* Task prompt
For this exercise, repeat the listing below from its first line through the line containing "Räumliche Phänomene können", exactly as written.
════════════════════
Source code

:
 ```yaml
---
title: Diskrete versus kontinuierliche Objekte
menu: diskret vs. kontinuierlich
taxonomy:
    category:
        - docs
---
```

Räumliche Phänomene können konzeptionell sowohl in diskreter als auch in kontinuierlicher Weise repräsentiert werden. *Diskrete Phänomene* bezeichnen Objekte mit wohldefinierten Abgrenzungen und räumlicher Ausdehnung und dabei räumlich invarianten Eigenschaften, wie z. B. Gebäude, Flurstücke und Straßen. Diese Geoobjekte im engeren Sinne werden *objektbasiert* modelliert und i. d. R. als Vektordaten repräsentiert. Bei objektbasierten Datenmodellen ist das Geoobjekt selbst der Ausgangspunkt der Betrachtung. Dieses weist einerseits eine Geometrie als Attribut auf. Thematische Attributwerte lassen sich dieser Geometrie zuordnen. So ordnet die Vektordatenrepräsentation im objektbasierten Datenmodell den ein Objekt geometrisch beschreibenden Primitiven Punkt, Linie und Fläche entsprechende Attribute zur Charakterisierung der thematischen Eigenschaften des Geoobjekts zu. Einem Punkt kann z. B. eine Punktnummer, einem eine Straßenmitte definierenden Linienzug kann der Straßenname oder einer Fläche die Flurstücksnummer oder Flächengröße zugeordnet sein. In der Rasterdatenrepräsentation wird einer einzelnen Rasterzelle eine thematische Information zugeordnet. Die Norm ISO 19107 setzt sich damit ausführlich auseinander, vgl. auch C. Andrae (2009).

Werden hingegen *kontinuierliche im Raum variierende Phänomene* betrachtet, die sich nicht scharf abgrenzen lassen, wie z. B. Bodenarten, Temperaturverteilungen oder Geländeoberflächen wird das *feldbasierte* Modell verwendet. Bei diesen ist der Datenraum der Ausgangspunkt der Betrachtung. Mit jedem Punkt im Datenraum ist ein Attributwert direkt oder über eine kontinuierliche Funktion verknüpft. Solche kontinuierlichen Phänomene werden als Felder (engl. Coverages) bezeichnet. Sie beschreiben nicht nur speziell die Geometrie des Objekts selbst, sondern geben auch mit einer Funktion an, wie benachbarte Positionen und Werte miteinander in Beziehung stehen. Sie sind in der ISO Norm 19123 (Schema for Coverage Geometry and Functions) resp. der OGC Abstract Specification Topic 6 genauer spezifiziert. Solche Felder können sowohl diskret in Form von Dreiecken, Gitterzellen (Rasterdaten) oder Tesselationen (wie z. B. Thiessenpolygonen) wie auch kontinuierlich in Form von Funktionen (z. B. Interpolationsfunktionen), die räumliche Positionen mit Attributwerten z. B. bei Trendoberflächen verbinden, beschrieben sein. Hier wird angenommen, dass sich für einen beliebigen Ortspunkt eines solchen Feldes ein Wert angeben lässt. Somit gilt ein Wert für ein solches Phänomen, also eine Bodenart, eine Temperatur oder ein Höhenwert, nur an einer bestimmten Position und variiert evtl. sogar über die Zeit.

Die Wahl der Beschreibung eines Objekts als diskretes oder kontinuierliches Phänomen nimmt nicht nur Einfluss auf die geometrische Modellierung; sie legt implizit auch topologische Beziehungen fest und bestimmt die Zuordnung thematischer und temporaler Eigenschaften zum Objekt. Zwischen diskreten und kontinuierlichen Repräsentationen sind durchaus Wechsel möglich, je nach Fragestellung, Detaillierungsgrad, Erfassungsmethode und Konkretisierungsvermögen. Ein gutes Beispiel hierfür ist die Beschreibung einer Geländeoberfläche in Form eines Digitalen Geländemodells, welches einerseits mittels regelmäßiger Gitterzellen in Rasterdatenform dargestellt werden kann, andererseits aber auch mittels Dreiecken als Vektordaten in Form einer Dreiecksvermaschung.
════════════════════
* Response area
Source code

:
 ```yaml
---
title: Diskrete versus kontinuierliche Objekte
menu: diskret vs. kontinuierlich
taxonomy:
    category:
        - docs
---
```

Räumliche Phänomene können konzeptionell sowohl in diskreter als auch in kontinuierlicher Weise repräsentiert werden. *Diskrete Phänomene* bezeichnen Objekte mit wohldefinierten Abgrenzungen und räumlicher Ausdehnung und dabei räumlich invarianten Eigenschaften, wie z. B. Gebäude, Flurstücke und Straßen. Diese Geoobjekte im engeren Sinne werden *objektbasiert* modelliert und i. d. R. als Vektordaten repräsentiert. Bei objektbasierten Datenmodellen ist das Geoobjekt selbst der Ausgangspunkt der Betrachtung. Dieses weist einerseits eine Geometrie als Attribut auf. Thematische Attributwerte lassen sich dieser Geometrie zuordnen. So ordnet die Vektordatenrepräsentation im objektbasierten Datenmodell den ein Objekt geometrisch beschreibenden Primitiven Punkt, Linie und Fläche entsprechende Attribute zur Charakterisierung der thematischen Eigenschaften des Geoobjekts zu. Einem Punkt kann z. B. eine Punktnummer, einem eine Straßenmitte definierenden Linienzug kann der Straßenname oder einer Fläche die Flurstücksnummer oder Flächengröße zugeordnet sein. In der Rasterdatenrepräsentation wird einer einzelnen Rasterzelle eine thematische Information zugeordnet. Die Norm ISO 19107 setzt sich damit ausführlich auseinander, vgl. auch C. Andrae (2009).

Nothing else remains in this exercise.